The reply to the records below should contain exactly the lines from the line with "LINDGRENS VÄRLD" through the line with "državljansko vključevanje in ustvarjanje", and nothing besides.

◆ Entries provided
((
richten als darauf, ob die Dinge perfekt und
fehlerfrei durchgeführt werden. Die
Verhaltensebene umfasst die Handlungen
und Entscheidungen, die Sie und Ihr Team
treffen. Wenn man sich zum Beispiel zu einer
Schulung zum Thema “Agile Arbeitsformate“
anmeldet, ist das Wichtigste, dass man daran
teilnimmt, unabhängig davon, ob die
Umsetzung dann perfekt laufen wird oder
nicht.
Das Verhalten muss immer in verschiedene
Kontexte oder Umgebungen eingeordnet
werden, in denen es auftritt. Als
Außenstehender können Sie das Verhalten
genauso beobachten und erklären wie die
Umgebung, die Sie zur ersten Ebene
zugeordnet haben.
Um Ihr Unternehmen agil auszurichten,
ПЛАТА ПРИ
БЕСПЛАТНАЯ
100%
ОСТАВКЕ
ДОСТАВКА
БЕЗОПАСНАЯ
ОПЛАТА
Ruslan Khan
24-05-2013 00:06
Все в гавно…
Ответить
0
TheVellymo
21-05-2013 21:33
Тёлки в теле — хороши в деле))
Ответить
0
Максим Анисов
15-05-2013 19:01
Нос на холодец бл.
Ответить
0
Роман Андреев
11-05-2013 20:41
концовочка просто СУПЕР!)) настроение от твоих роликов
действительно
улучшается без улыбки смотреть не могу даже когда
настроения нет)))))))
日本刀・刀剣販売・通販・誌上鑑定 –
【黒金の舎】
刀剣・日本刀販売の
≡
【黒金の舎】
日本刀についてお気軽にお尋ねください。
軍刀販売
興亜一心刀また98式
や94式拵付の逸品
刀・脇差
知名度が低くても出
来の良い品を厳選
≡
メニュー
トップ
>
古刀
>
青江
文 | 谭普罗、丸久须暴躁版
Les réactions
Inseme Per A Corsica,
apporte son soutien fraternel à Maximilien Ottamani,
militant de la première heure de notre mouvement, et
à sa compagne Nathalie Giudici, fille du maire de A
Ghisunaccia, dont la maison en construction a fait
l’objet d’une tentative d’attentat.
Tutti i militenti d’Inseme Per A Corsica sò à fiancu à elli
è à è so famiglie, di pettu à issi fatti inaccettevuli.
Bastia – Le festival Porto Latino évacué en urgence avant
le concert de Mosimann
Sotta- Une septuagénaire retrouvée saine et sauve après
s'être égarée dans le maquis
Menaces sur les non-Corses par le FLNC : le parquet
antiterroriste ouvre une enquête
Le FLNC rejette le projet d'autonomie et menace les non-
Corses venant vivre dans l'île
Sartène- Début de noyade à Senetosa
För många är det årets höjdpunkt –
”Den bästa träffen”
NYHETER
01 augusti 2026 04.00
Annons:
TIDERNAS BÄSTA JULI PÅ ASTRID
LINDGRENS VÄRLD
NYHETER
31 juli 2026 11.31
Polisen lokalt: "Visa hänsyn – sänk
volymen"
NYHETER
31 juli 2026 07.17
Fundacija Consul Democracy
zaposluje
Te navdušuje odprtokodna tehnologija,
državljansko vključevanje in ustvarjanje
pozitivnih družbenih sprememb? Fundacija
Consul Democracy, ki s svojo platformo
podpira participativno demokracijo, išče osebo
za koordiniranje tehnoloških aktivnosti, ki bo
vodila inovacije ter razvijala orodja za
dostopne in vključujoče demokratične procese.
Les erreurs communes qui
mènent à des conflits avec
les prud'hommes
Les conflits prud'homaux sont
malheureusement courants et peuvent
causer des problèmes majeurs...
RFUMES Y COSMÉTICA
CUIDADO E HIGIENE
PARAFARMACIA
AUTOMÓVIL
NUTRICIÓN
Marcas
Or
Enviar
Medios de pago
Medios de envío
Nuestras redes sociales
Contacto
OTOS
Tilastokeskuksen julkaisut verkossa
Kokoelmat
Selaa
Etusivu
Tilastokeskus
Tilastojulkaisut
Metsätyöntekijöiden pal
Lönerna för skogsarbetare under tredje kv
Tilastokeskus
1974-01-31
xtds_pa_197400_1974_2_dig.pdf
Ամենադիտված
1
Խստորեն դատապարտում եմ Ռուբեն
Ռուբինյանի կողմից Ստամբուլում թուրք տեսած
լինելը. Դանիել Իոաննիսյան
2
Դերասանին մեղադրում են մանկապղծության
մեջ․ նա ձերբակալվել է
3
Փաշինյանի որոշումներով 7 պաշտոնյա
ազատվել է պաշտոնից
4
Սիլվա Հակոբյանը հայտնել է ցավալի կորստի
))
◆ Exercise answer
LINDGRENS VÄRLD
NYHETER
31 juli 2026 11.31
Polisen lokalt: "Visa hänsyn – sänk
volymen"
NYHETER
31 juli 2026 07.17
Fundacija Consul Democracy
zaposluje
Te navdušuje odprtokodna tehnologija,
državljansko vključevanje in ustvarjanje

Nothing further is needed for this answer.